** Source passage **
━━━

Now all paths through the program include only one computation of `x+5`

. This is
optimal code, at least along that dimension, and a realistic result to expect from
partial redundancy elimination or lazy code motion. So what makes lazy code
motion different from eager alternatives?

## Register pressure

When lowering IR code to assembly, compilers have to allocate storage for a finite but unbounded number of variables in an architecture with a finite and fixed number of registers. If there are more variables than registers, some of them are going to end up on the stack. "Spilling" to the stack is costly--memory is slower than registers.

Earlier passes in the compiler should try to minimize the number of spills
introduced during register allocation. The precise number of spills introduced
into a program depends on the register allocation algorithm in use, which makes
designing optimizations against this metric something of a fool's errand. Lazy
code motion looks to a more understandable proxy metric known as *register
pressure*. Register pressure, for each program point, is the number of live
variables at that point as determined by a standard liveness analysis.

Eager code motion moves variable definitions (computations) further away from their uses, which lengthens their live ranges. The resulting register pressure can easily claw back any performance gains due to code motion. Rather than put computations as early as possible, lazy code motion moves them down to the a later program point that still avoids redundant computation. In fact, one paper proves that lazy code motion places computations "as late as possible" ([1], Theorem 3), but this wording is misleading outside its original context. The algorithm actually uses a static analysis to identify possible safe moves and then selects the latest options. This is not always "as late as possible" because in general the static analysis will underapproximate the set of possible safe moves.

━━━

** Provided information **
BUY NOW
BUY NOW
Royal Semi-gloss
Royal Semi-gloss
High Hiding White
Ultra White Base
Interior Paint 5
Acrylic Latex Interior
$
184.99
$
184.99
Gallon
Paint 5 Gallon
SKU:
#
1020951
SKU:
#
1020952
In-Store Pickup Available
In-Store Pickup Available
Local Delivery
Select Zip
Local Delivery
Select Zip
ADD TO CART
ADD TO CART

━━━

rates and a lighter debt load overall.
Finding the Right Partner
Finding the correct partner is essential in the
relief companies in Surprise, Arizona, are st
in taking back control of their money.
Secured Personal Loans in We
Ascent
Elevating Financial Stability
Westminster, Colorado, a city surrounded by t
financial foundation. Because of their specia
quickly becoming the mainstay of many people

━━━

** Your task **
In the passage on lazy code motion, what proxy metric does lazy code motion use in place of the number of spills?

** Result of the task **
Register pressure, the number of live variables at each program point as determined by a standard liveness analysis.